When Mobiles were getting plentiful and it looked like the humble Phone box would soon be redundant I made a suggestion to Eircom as to the possible utilisation of same . . as Condom-Dispensers. And I even had an idea for cost cutting in the area of signage; by using some of the existing logos and slogans. For instance; wouldn’t the Eircom logo, with very slight modification, look remarkably like a rolled-up condom? And where would you leave slogans like, “Let your fingers do the walking”.
Do you think they acknowledged my suggestion? The didn’t even phone me.
When the story broke, that the phone box was about to be consigned to history, True Films a Dublin based company decided to make a film about its passing.

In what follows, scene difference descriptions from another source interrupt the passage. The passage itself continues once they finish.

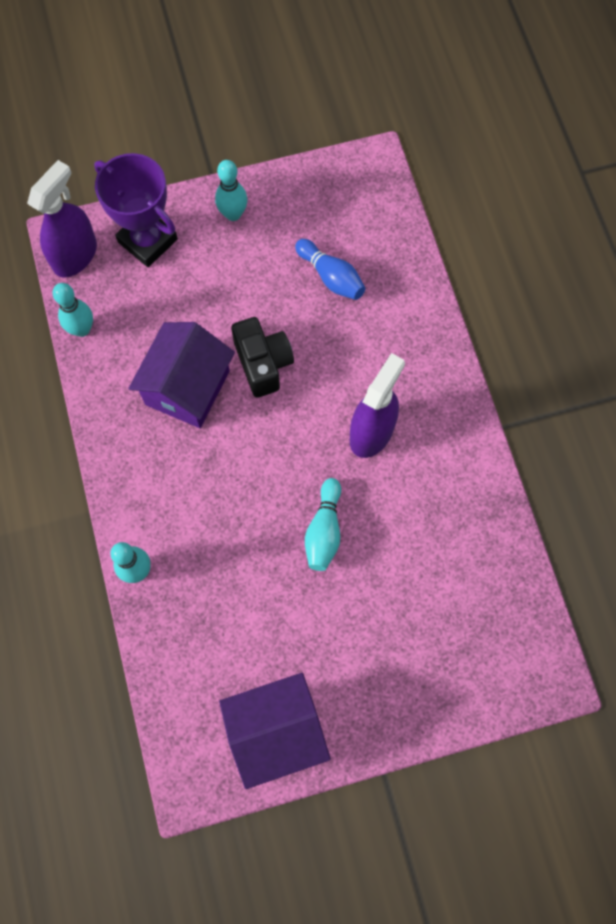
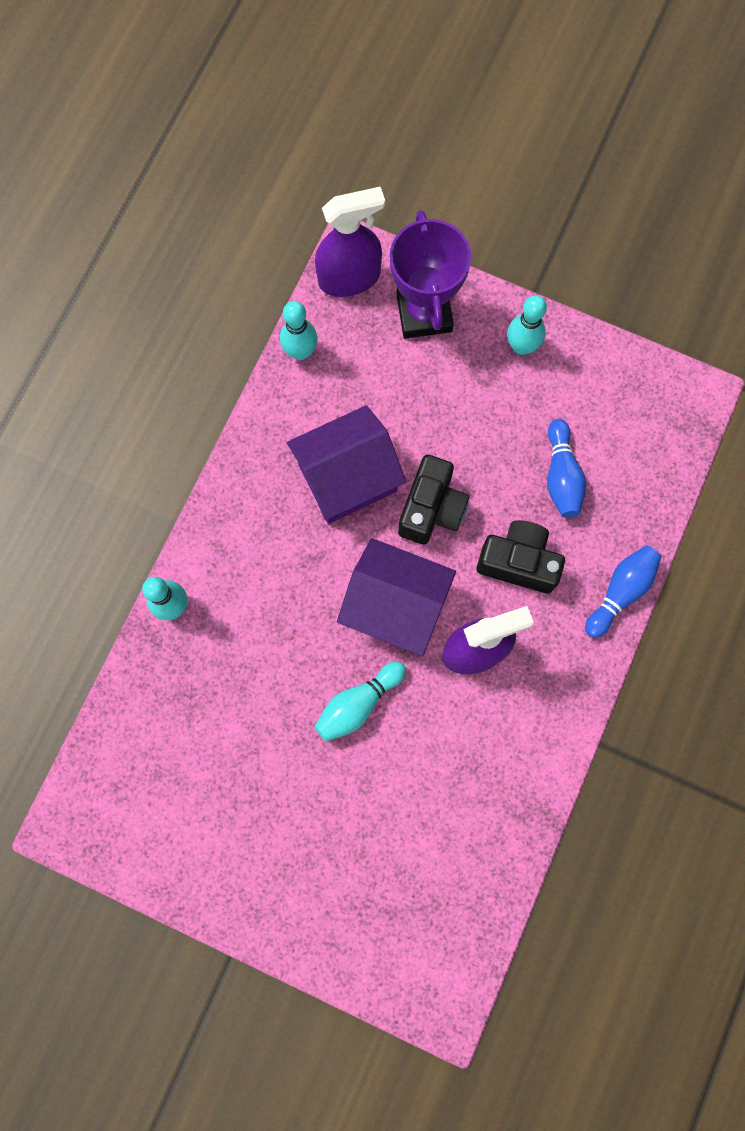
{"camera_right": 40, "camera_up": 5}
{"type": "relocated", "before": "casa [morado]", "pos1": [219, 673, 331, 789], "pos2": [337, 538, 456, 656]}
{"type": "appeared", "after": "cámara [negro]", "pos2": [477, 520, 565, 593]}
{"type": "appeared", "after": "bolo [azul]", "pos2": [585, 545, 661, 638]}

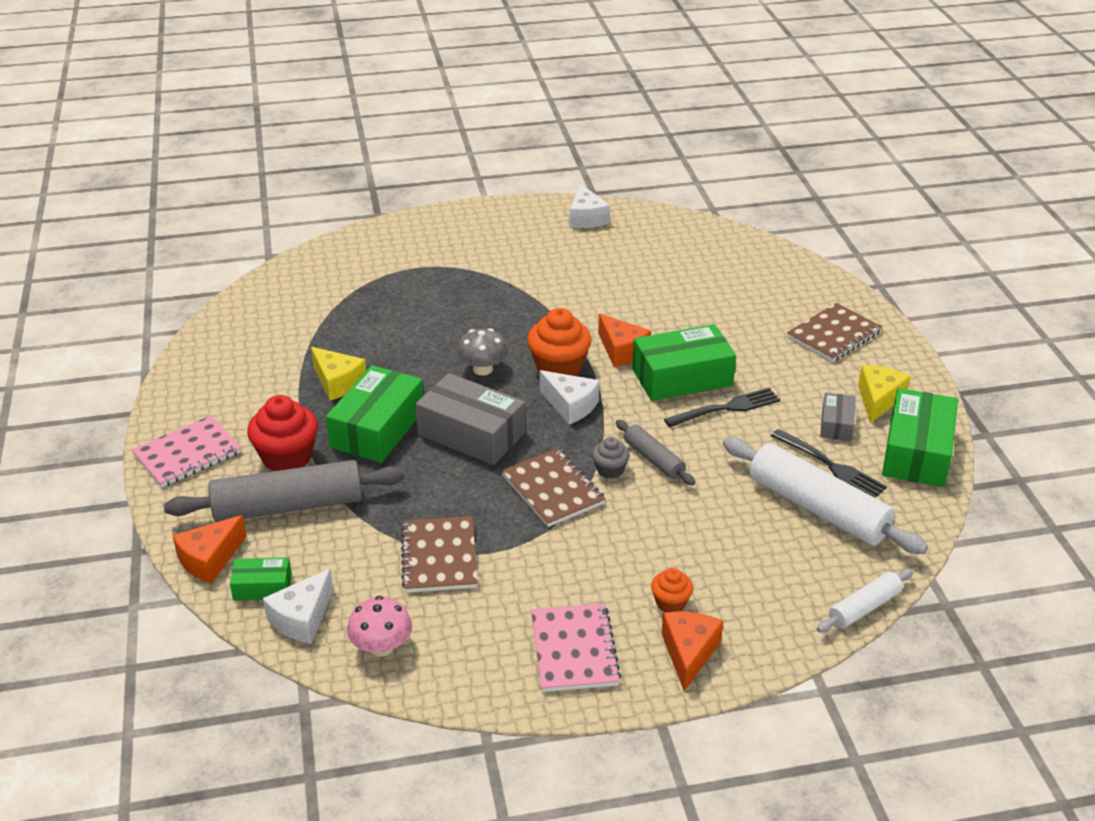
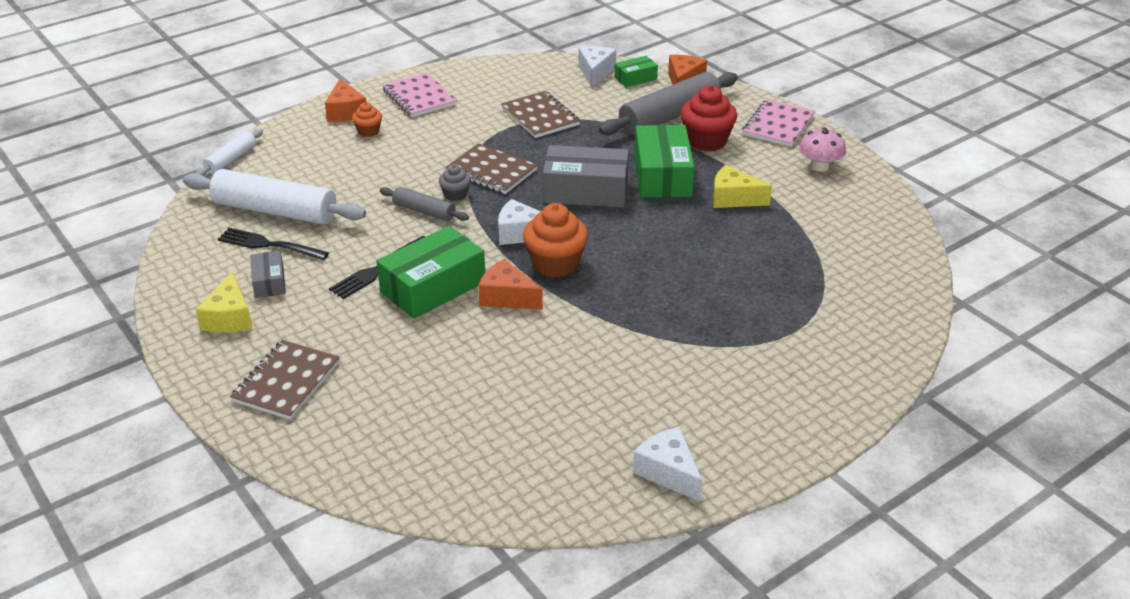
{"camera_right": 155, "camera_up": 0}
{"type": "missing", "before": "seta [gris]", "pos1": [457, 328, 508, 375]}
{"type": "missing", "before": "caja [verde]", "pos1": [882, 388, 958, 487]}
{"type": "relocated", "before": "seta [rosa]", "pos1": [347, 596, 412, 657], "pos2": [799, 127, 846, 172]}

Director Ross Whitaker told me, “My colleague Aideen O ‘Sullivan and I were working for a television company together and Aideen starting telling me about how she’d read in the paper that many of the phone boxes around the country were to be removed. It sparked a discussion among us and our workmates where we all recounted stories that we’d heard about phone boxes. There seemed to be so much to say about them. A few days later I saw that the Irish Film Board had a call-out for ideas for short documentaries. I got on the phone to Aideen and we decided to draw up a proposal. The Film Board liked it and eventually, after presenting the idea to them at a meeting, we were commissioned to make it.”
The crew travelled the length and breath of the country interviewing people and were well pleased with the result. Ross says, “I love the stories that we heard while making the film. The funniest is told by a man from Donegal about two ladies who get stuck in the phone box, although the humour comes as much from the way he tells it.” He wass anxious to point out that theirs is not a campaign, “ It’s not our aim to start some kind of revolutionary movement to counteract their removal. We just want to capture some of the memories that people have of them before they disappear completely.”
The film is called Bye Bye Now..
So, they next time you see an equilateral rectangle of concrete, in the middle of nowhere, which looks like a square cut from a disused aerodrome, think again. Since the first Irish phone box was installed, in Dawson Street, Dublin in 1925 (it’s still there) such little platforms were witness to emotion-charged messages to and from around the world.